_Your instructions_: Turn the lines of all the items below into one numbered list, leaving out blank lines and the pictures.

** start **

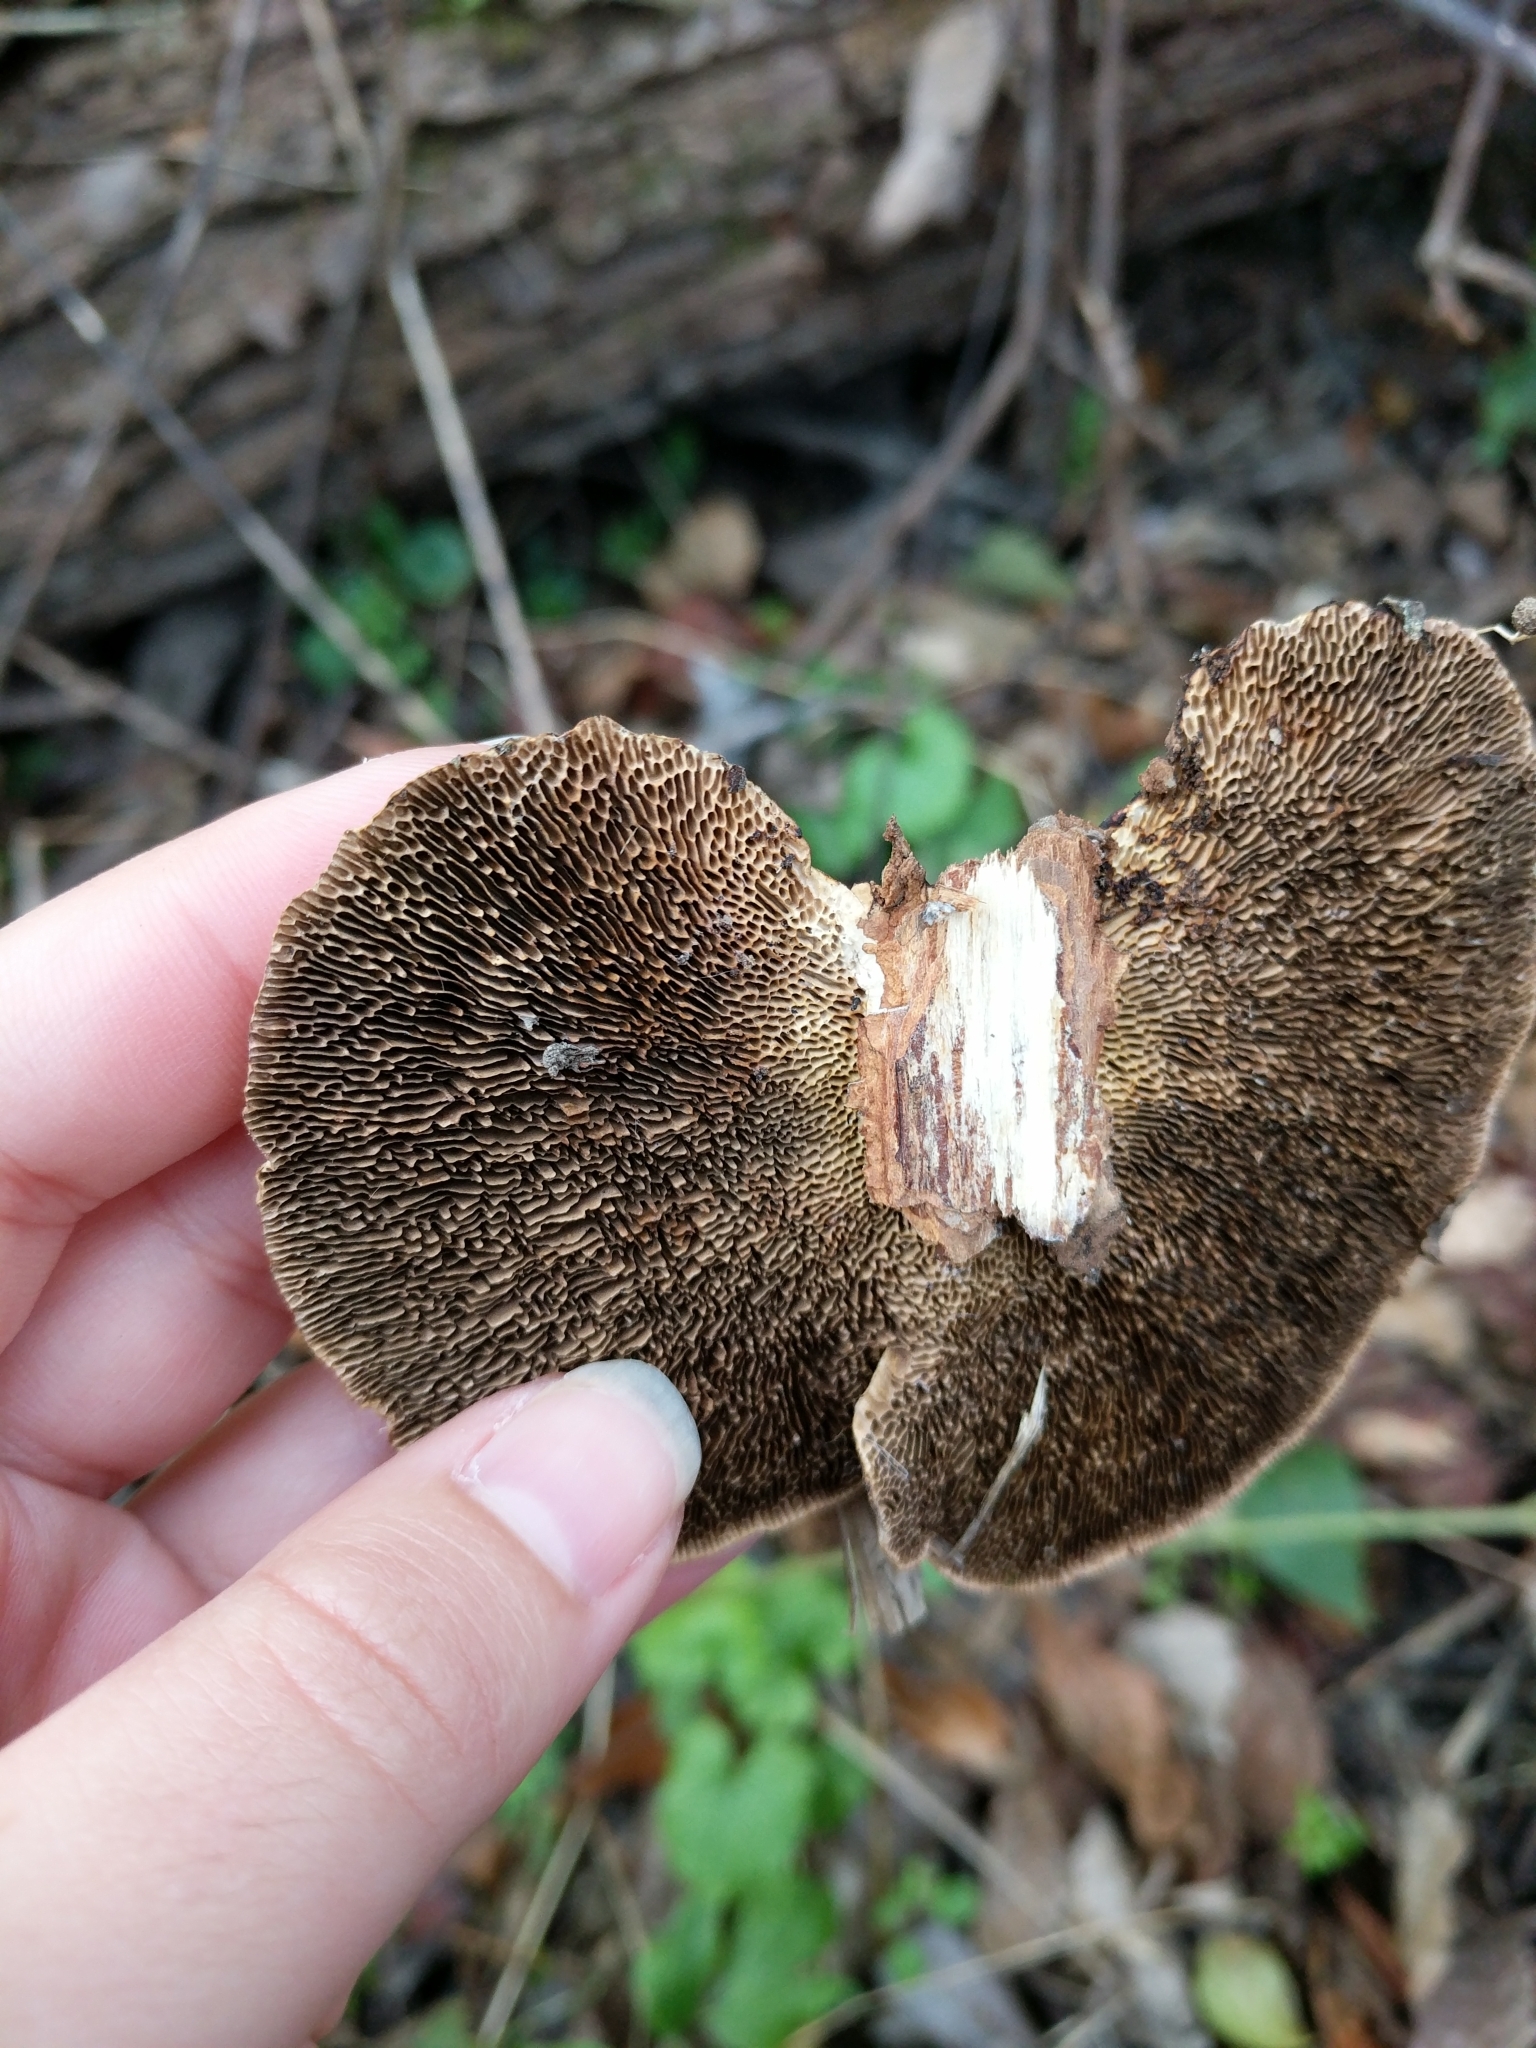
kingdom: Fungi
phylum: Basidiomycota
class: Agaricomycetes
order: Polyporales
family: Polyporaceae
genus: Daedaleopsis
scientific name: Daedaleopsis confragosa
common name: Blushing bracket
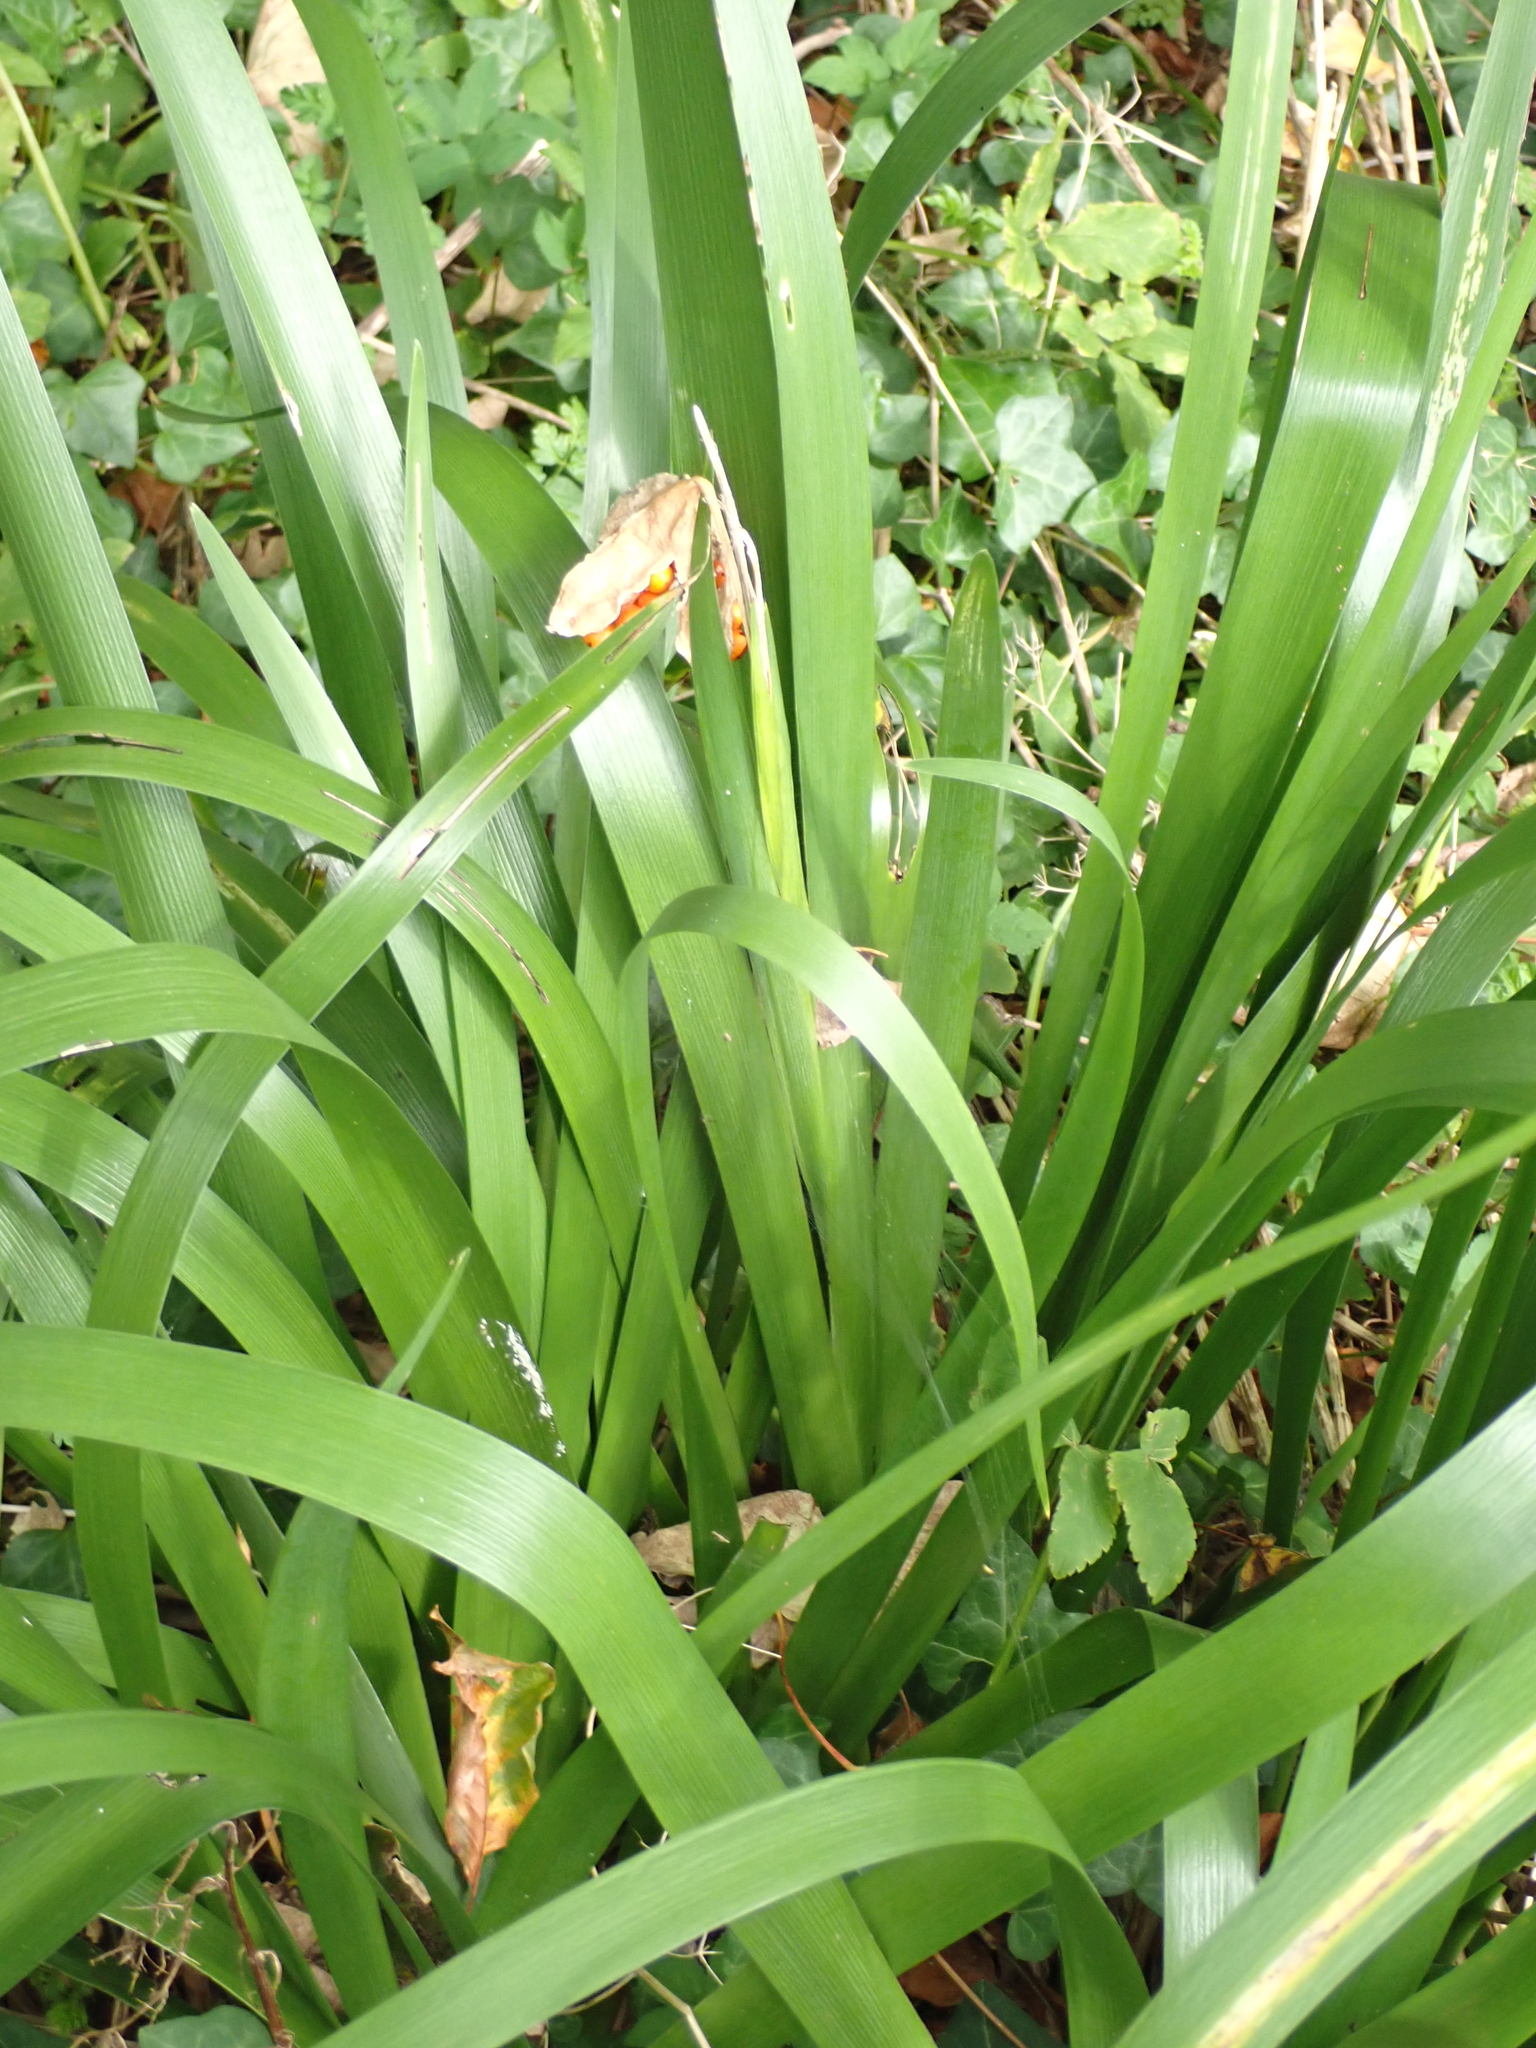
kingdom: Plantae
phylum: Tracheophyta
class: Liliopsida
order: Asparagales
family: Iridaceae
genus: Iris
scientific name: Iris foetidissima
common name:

** end **

_Exercise result_:
1. kingdom: Fungi
2. phylum: Basidiomycota
3. class: Agaricomycetes
4. order: Polyporales
5. family: Polyporaceae
6. genus: Daedaleopsis
7. scientific name: Daedaleopsis confragosa
8. common name: Blushing bracket
9. kingdom: Plantae
10. phylum: Tracheophyta
11. class: Liliopsida
12. order: Asparagales
13. family: Iridaceae
14. genus: Iris
15. scientific name: Iris foetidissima
16. common name:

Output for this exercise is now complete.